Historia del miedo

Historia del miedo
Titre original:Historia del miedo
Réalisateur:Benjamin Naishtat
Sortie:Cinéma
Durée:80 minutes
Date:05 novembre 2014
Note:

Dans la chaleur étouffante de l’été, les choses se dérèglent dans un quartier résidentiel chic de Buenos Aires. Des squatteurs y brûlent des immondices sur les terrains vagues en bordure des piscines et des pelouses parfaitement entretenues des pavillons. Tandis que Carlos et sa famille s’inquiètent de cette agitation incontrôlable devant leur porte, Pola navigue entre ce monde aisé, où il travaille comme jardinier, et les quartiers défavorisés, où il habite avec sa mère, une femme de ménage chez des amis de Carlos.

Critique de Tootpadu

Une menace diffuse qui ne montre pas son visage. Une torpeur estivale qui est induite plus par l’impuissance que par la résignation. Un groupe disparate de personnages, issus de milieux sociaux diamétralement opposés, qui participent pourtant au même récit morcelé. Le jeune réalisateur Benjamin Naishtat ne s’est pas rendu la tâche facile pour son premier film, qui intrigue néanmoins par un sens visuel aigu. Chacune des brèves séquences y fonctionne comme la pièce d’un puzzle, à la finalité immédiate assez floue, qui prend tout son sens dès qu’elle est intégrée dans la vision globale d’un état des lieux alarmant de la vie en Argentine. Les règles habituelles d’une progression dramatique y sont abandonnées au profit d’une approche plus instinctive, enrichie par des motifs récurrents et un regard singulier qui n’est pas donné à chaque réalisateur débutant.

Les deux images clef de Historia del miedo sont cette vue aérienne prise depuis un hélicoptère sur laquelle s’ouvre le film, ainsi que les différentes grimaces de Pola, qui expriment sur commande des sentiments contradictoires, dont la peur comme thème sous-jacent. La perspective divine instaure d’emblée une certaine distance avec ce qui va suivre. Elle permet à la narration d’adopter d’entrée de jeu une position punitive, tout en étant si éloignée de l’action que seule la répartition du terrain importe, au détriment des besoins des hommes. Il n’y a en effet aucune place pour des états d’âme attendrissants dans l’univers de Benjamin Naishtat, aussi froid et cruel que son pendant autrichien chez Ulrich Seidl, les écarts des mœurs sexuelles mis à part. A bien y réfléchir, la solitude des personnages y est même si prononcée, qu’ils ne réussissent même plus à trouver un terrain d’entente sensuel.

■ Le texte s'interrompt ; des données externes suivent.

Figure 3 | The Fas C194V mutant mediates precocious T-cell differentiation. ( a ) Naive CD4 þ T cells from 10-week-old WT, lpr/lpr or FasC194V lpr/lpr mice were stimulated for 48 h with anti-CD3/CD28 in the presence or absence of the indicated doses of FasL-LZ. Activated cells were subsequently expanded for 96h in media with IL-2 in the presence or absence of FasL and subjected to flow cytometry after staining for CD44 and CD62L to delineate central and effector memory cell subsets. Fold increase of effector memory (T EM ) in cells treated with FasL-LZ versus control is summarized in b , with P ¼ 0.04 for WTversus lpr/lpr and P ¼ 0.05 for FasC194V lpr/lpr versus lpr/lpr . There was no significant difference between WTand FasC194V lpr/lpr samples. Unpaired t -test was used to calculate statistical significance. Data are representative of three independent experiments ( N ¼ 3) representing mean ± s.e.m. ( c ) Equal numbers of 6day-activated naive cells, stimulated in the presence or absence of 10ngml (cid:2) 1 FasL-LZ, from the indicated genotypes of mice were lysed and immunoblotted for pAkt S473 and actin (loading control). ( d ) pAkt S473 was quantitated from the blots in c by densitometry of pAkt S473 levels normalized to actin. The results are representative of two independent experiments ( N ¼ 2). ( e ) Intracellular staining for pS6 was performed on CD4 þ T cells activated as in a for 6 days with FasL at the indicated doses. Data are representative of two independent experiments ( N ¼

Cet isolement se christallise dans Pola. Ce jeune homme taciturne est le témoin de la psychose galopante face à laquelle le ton du film reste impassible. Profondément passif dans tout ce qu’il fait, il dégage pourtant une rage sourde qui ne le rend nullement antipathique. Il joue au contraire une drôle de comédie, comme les grimaces précitées pourraient le laisser croire. Tour à tour, il assiste dans le maintien de l’ordre ou il en sape les fondations. Le trouble du statu quo n’est pas de sa faute. Il en est plutôt le témoin involontaire, comme lors de la bagarre au match de foot, du constat de la clôture endommagée ou de l’alarme déclenchée par accident. Bien que la structure narrative du film se nourrisse essentiellement d’une forme chorale, où chaque personnage réagit à sa façon à une sensation de peur abstraite, Pola demeure notre porte d’accès privilégié à un monde en plein dérèglement.

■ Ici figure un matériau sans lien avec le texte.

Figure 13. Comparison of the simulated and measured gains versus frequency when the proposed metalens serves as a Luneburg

L’intelligence de la mise en scène consiste alors à ne pas nous fournir d’indice de compréhension supplémentaire. Elle va même jusqu’à nous plonger plusieurs fois dans le noir le plus total, par le biais de coupures de courant aussi périodiques que symptomatiques du malaise qui accable le pays. Cette forme d’expression cinématographique assez exigeante devient in extremis plus accessible. Pendant la dernière partie du film, les impressions ponctuelles qui étaient jusque là à peine plus que des fragments de situations s’étalent lors du dîner et de la recherche des enfants. La peur y reste toujours aussi subtilement palpable. Mais en abondonnant le rythme de narration par petites touches sans lien précis entre elles, Benjamin Naishtat a failli perdre ce climat intriguant de l’abstraction, qui fait autrement toute la force de son film.